> _O que se pede_
• a. Reescreva o trecho da entrevista com Manguel entre "Manguel – Um" e "eu não falava.", inclusive, trocando "boneca" por "personagem".
• b. Dê sequência à entrevista com Manguel a partir do ponto em que ela termina.

> _Trecho do texto_
Veja – Que autores tiveram grande influência sobre o senhor?

Manguel – Um nome que me ocorre é o do brasileiro Monteiro Lobato, autor do Sítio do Pica-Pau Amarelo. Ter lido Monteiro Lobato numa certa fase de minha vida foi mais enriquecedor do que ter lido Camões, há cinco anos. Camões é interessante, levou-me a pensar em questões profundas, mas não mudou minha vida. Tive contato com as obras de Lobato aos 8 anos, logo depois de mudar para a Argentina. Eu relacionava alguns episódios protagonizados pela boneca Emília com certas dificuldades que tive na escola nova, por causa do idioma que eu não falava.

Veja – O senhor conhece Machado de Assis?

Manguel – Gosto muito do autor de Memórias Póstumas de Brás Cubas. Machado de Assis é um dos escritores fundamentais de nosso tempo. O fato de ele não ter exercido uma influência internacional deve-se exclusivamente a circunstâncias culturais e econômicas. Ele viveu no Brasil, um país remoto no século passado, apesar de seu tamanho. Se Machado de Assis tivesse escrito em inglês, ele teria sido um precursor, e não um herdeiro de determinadas concepções literárias.

Veja – O que se perde ao ler um livro traduzido?

Parte de um arquivo de dados

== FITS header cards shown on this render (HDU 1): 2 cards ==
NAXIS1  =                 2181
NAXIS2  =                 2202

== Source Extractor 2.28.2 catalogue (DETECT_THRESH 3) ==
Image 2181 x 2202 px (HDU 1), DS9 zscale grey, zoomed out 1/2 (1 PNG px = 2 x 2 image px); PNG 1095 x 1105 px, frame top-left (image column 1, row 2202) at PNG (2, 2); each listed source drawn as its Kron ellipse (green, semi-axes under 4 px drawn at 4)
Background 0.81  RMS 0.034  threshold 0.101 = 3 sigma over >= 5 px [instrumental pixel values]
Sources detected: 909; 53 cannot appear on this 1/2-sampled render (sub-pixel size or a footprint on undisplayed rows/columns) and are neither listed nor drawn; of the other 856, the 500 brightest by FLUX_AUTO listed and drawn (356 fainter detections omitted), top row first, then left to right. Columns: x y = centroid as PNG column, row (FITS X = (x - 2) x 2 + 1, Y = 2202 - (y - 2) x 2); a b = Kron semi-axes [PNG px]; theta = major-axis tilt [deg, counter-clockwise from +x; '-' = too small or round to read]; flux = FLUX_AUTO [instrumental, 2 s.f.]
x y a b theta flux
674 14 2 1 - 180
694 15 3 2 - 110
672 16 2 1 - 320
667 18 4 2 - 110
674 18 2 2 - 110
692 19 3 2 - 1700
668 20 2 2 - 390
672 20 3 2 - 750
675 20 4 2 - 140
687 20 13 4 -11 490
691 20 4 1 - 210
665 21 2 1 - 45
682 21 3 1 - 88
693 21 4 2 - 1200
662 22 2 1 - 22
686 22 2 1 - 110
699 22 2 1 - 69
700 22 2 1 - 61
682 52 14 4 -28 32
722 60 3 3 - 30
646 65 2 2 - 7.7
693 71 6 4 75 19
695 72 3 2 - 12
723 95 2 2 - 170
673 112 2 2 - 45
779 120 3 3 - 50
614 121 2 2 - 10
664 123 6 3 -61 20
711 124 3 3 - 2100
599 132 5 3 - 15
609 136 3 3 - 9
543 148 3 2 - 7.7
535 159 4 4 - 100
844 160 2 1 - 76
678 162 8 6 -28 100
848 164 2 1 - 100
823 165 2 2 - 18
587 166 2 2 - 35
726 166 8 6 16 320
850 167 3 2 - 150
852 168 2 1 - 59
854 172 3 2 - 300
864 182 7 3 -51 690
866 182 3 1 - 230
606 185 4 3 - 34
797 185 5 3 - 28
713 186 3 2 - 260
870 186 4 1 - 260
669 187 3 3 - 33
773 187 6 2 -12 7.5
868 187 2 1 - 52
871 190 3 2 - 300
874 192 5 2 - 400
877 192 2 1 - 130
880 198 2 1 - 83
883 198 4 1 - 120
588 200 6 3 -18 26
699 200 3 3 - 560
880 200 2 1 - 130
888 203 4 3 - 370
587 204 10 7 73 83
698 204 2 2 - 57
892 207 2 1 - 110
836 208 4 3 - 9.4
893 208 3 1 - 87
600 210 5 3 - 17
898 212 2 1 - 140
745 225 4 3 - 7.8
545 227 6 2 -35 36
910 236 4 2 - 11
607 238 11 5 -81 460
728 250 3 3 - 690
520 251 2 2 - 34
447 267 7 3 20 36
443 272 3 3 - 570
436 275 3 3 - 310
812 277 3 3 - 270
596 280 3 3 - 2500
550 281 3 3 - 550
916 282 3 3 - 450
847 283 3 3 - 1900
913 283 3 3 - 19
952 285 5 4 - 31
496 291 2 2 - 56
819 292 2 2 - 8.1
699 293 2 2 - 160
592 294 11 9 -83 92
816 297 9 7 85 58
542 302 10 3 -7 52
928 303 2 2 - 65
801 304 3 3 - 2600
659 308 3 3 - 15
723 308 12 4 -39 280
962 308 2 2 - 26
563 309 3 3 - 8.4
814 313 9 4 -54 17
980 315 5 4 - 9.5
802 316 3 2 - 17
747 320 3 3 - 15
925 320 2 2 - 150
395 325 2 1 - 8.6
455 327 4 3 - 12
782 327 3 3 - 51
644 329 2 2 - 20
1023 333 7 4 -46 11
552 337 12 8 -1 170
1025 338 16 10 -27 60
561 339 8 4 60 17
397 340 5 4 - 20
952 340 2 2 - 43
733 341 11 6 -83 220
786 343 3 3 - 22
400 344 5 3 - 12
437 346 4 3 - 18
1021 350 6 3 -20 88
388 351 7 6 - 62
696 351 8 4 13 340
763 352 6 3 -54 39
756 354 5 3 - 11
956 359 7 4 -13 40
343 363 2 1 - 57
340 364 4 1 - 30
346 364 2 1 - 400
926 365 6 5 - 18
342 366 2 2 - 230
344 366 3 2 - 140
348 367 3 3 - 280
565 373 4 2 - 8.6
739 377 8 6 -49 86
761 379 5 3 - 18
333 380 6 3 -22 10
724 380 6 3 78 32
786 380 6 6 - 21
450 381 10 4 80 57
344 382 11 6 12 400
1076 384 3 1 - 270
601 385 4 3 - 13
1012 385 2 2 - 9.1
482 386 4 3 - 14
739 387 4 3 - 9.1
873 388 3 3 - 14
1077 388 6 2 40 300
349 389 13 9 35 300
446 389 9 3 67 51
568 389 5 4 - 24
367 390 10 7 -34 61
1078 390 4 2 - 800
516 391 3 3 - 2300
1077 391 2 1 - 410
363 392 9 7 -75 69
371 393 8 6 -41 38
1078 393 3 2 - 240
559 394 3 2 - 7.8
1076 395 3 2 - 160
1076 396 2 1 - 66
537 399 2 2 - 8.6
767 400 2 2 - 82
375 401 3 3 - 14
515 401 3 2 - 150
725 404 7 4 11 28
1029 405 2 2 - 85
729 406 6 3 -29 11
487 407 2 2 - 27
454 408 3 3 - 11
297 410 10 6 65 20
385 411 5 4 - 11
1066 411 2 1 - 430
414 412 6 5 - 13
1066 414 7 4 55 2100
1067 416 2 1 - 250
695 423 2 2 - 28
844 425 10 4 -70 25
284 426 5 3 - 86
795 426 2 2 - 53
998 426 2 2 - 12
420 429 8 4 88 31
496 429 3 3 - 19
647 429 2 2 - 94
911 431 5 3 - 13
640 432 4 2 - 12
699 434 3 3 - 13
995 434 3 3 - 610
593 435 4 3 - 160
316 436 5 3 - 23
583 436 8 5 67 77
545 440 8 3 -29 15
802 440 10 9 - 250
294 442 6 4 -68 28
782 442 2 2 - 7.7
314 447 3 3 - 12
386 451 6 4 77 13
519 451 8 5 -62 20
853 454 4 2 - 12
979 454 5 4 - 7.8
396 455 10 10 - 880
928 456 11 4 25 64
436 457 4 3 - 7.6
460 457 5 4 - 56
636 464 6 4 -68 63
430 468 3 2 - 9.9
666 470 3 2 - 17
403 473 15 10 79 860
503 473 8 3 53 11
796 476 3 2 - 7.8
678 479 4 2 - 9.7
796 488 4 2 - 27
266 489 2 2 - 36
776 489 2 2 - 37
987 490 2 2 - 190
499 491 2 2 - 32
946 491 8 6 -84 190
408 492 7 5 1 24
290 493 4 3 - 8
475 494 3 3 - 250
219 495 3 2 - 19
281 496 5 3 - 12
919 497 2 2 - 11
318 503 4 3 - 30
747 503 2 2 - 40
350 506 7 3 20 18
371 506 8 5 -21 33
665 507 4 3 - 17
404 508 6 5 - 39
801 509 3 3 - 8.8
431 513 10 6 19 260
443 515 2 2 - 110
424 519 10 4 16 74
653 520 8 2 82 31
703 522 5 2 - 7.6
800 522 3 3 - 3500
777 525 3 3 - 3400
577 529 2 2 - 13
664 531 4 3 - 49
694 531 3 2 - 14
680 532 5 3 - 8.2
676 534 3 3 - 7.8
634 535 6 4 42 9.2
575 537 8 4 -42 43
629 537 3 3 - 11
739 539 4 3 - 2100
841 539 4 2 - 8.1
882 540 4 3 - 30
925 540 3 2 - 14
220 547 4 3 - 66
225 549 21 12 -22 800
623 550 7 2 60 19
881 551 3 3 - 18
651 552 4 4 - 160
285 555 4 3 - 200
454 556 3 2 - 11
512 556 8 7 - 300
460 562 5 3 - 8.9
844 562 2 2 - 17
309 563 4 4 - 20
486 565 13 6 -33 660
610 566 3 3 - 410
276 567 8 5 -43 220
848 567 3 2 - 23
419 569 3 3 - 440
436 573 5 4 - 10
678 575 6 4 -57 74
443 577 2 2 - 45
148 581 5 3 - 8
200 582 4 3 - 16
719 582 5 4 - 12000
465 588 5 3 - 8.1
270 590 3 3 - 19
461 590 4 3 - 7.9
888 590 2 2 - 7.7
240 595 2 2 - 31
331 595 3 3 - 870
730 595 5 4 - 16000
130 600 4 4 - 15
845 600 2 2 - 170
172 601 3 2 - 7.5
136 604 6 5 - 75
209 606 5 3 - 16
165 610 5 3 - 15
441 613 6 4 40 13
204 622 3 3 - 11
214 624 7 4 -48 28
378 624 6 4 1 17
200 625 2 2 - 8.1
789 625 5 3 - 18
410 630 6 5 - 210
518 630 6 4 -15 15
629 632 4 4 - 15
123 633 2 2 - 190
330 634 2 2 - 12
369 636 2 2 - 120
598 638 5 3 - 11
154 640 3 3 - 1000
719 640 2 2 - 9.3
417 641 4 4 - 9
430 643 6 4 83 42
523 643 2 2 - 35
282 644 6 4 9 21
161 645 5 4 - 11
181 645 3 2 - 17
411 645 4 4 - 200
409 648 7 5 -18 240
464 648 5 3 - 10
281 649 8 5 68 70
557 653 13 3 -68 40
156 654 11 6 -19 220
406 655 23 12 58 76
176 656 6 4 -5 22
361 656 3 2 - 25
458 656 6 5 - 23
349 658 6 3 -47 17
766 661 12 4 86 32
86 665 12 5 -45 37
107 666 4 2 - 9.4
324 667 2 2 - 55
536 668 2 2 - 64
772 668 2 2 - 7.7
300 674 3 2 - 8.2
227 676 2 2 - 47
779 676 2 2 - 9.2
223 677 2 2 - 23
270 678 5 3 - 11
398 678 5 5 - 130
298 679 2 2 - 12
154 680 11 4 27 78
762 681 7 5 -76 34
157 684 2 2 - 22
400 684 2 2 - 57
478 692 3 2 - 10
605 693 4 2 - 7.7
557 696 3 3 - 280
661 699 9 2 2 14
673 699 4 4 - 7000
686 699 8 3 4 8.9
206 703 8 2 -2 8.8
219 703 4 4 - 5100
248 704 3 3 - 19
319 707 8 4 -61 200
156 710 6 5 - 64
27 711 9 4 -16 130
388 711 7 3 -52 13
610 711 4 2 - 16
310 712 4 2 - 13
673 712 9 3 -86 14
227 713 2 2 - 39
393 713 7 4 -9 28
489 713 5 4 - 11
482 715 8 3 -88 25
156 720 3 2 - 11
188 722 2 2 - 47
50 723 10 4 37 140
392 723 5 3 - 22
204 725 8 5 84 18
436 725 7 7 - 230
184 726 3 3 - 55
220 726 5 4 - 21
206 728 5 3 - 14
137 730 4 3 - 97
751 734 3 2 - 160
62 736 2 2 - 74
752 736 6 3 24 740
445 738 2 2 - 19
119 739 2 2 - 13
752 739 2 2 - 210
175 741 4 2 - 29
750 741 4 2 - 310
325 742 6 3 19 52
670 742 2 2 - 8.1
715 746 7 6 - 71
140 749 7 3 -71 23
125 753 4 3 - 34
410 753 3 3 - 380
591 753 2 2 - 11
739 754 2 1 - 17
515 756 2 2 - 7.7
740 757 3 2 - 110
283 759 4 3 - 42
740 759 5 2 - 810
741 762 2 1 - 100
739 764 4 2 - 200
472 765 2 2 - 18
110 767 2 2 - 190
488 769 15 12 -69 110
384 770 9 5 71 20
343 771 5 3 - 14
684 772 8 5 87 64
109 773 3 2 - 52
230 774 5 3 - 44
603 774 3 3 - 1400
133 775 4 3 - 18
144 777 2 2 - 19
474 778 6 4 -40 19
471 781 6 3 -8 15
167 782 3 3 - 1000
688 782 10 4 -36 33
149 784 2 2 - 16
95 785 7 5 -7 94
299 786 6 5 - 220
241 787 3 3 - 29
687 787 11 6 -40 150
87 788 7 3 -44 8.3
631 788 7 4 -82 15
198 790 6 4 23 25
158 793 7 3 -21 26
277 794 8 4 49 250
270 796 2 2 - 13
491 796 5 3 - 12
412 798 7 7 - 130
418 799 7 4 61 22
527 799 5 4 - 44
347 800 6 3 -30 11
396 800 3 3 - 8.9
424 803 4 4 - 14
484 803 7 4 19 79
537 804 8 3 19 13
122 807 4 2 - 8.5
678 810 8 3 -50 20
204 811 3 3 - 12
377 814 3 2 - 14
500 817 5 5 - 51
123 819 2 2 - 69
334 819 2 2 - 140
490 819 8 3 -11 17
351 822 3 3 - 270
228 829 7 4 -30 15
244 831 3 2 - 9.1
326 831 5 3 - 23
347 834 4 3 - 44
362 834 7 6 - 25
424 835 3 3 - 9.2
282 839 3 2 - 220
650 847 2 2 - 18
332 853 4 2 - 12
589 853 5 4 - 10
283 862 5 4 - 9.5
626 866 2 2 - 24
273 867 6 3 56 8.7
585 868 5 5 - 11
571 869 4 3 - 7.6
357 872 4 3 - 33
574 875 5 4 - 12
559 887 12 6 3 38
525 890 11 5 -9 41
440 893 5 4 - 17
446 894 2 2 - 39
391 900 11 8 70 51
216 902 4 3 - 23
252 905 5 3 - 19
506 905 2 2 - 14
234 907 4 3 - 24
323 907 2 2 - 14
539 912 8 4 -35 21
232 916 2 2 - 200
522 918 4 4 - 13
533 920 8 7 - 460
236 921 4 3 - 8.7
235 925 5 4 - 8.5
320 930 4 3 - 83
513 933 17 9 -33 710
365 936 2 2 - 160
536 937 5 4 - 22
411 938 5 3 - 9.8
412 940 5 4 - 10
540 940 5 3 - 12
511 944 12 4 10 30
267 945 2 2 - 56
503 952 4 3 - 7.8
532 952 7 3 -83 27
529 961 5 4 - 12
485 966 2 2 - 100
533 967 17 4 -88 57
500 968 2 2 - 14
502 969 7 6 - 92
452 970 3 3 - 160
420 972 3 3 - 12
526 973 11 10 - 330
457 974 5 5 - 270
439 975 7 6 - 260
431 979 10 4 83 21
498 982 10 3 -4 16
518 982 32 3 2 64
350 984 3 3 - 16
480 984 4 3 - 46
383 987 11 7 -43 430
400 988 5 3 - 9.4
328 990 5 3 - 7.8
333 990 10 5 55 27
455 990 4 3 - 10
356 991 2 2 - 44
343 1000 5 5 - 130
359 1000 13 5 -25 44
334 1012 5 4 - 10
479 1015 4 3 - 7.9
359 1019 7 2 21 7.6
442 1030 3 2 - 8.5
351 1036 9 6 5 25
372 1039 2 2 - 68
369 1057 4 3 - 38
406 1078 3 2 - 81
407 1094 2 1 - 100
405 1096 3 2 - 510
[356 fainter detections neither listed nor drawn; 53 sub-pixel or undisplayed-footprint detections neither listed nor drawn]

> _Respostas_
• a.
Manguel – Um nome que me ocorre é o do brasileiro Monteiro Lobato, autor do Sítio do Pica-Pau Amarelo. Ter lido Monteiro Lobato numa certa fase de minha vida foi mais enriquecedor do que ter lido Camões, há cinco anos. Camões é interessante, levou-me a pensar em questões profundas, mas não mudou minha vida. Tive contato com as obras de Lobato aos 8 anos, logo depois de mudar para a Argentina. Eu relacionava alguns episódios protagonizados pela personagem Emília com certas dificuldades que tive na escola nova, por causa do idioma que eu não falava.

• b.
Manguel – Tudo. Um livro é a língua na qual ele foi escrito. Sua tradução é outra obra – que às vezes pode até ser melhor do que a original. Quem sabe alemão, francês, italiano, espanhol e sueco tem a literatura do mundo inteiro a sua disposição. Se você fala apenas inglês, não. Os países de língua inglesa não traduzem muito. Têm uma cultura profundamente arrogante, que acredita que a civilização termina nos limites de seu próprio idioma.


O amigo Jorge Luís Borges, com quem compartilhou grandes leituras
Veja – Uma criança é capaz de entender obras clássicas, como as do inglês William Shakespeare?

Manguel – Não, Shakespeare escreve numa linguagem antiga. Uma criança pode entender algo desde que seus textos sejam vertidos para uma linguagem mais simples. Ainda assim, as crianças só compreenderão Shakespeare até certo ponto, dada sua parca experiência de vida e limitada formação intelectual.

Veja – As adaptações de clássicos para crianças são uma boa idéia?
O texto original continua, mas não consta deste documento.